Albizia is a genus of more than 160 species of mostly fast-growing subtropical and tropical trees and shrubs in the subfamily Mimosoideae of the family Fabaceae. The genus is pantropical, occurring in Asia, Africa, Madagascar, America and Australia, but mostly in the Old World tropics. In some locations, some species are considered weeds.

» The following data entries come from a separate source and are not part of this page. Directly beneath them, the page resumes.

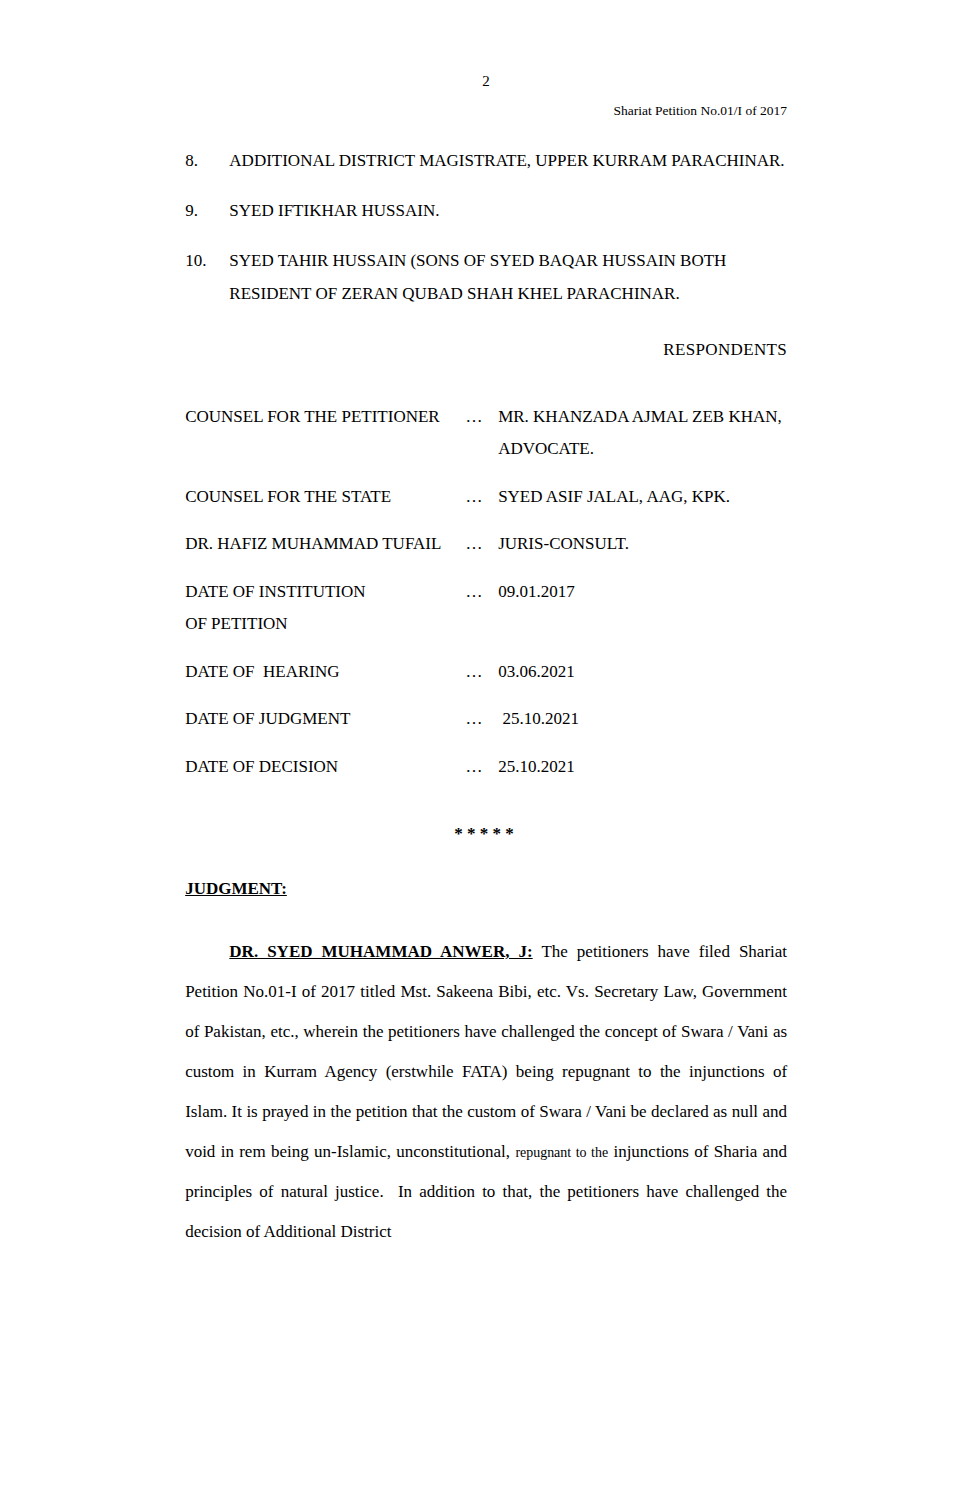2
Shariat Petition No.01/I of 2017
8. Additional District Magistrate, Upper Kurram Parachinar.
9. Syed Iftikhar Hussain.
10. Syed Tahir Hussain (Sons of Syed Baqar Hussain both resident of Zeran Qubad Shah Khel Parachinar.
RESPONDENTS
| Counsel for the Petitioner | … | Mr. Khanzada Ajmal Zeb Khan, Advocate. |
| Counsel for the State | … | Syed Asif Jalal, AAG, KPK. |
| Dr. Hafiz Muhammad Tufail | … | Juris-Consult. |
| Date of Institution of Petition | … | 09.01.2017 |
| Date of Hearing | … | 03.06.2021 |
| Date of Judgment | … | 25.10.2021 |
| Date of Decision | … | 25.10.2021 |
*****
Judgment:
DR. SYED MUHAMMAD ANWER, J: The petitioners have filed Shariat Petition No.01-I of 2017 titled Mst. Sakeena Bibi, etc. Vs. Secretary Law, Government of Pakistan, etc., wherein the petitioners have challenged the concept of Swara / Vani as custom in Kurram Agency (erstwhile FATA) being repugnant to the injunctions of Islam. It is prayed in the petition that the custom of Swara / Vani be declared as null and void in rem being un-Islamic, unconstitutional, repugnant to the injunctions of Sharia and principles of natural justice. In addition to that, the petitioners have challenged the decision of Additional District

They are commonly called silk plants, silk trees, or sirises. The obsolete spelling of the generic name – with double 'z' – is still common, so the plants may be called albizzias. The generic name honors the Italian nobleman Filippo degli Albizzi, who introduced Albizia julibrissin to Europe in the mid-18th century. Some species are commonly called mimosa, which more accurately refers to plants of genus Mimosa. Species from southeast Asia used for timber are sometime termed East Indian walnut.

==Description==
They are usually small trees or shrubs with a short lifespan, though the famous Samán del Guère near Maracay in Venezuela is a huge Albizia saman specimen several hundred years old. The leaves are pinnately or bipinnately compound. The small flowers are in bundles, with stamens much longer than the petals. The stamens are usually showy, although in some species such as A. canescens the flowers are inconspicuous.

Unlike those of Mimosa, Albizia flowers have many more than 10 stamens. Albizia can also be told apart from another large related genus, Acacia, by its stamens, which are joined at the bases instead of separate.

==Taxonomy==
Numerous species placed in Albizia by early authors were eventually moved to other genera, most notably Archidendron. Other genera of Ingeae (Abarema, Archidendropsis, Blanchetiodendron, Calliandra, Cathormion, Enterolobium, Havardia, Hesperalbizia, Hydrochorea, Pararchidendron, Paraserianthes, Pseudosamanea and Serianthes) have also received their share of former Albizia species, as have the Mimoseae Newtonia and Schleinitzia. Some presumed "silk trees" are in fact misidentified members of the not very closely related genus Erythrophleum from the Caesalpinioideae and Lebeckia from the Faboideae.

The delimitation of Falcataria and Pithecellobium, close relatives of Albizia, is notoriously complex, with species having been moved between the genera time and again, and this will likely continue. These include Falcataria falcata (the Moluccan albizia, formerly named Albizia moluccana), a common shade tree on tea plantations. Other closely related genera like Chloroleucon and Samanea are often merged with Albizia entirely.

==Uses==
Albizias are important forage, timber, and medicinal plants, and many are cultivated as ornamentals for their attractive flowers – notably Albizia julibrissin.

Some species are used as food plants by the larvae of moths in the genus Endoclita, including E. damor, E. malabaricus, and E. sericeus.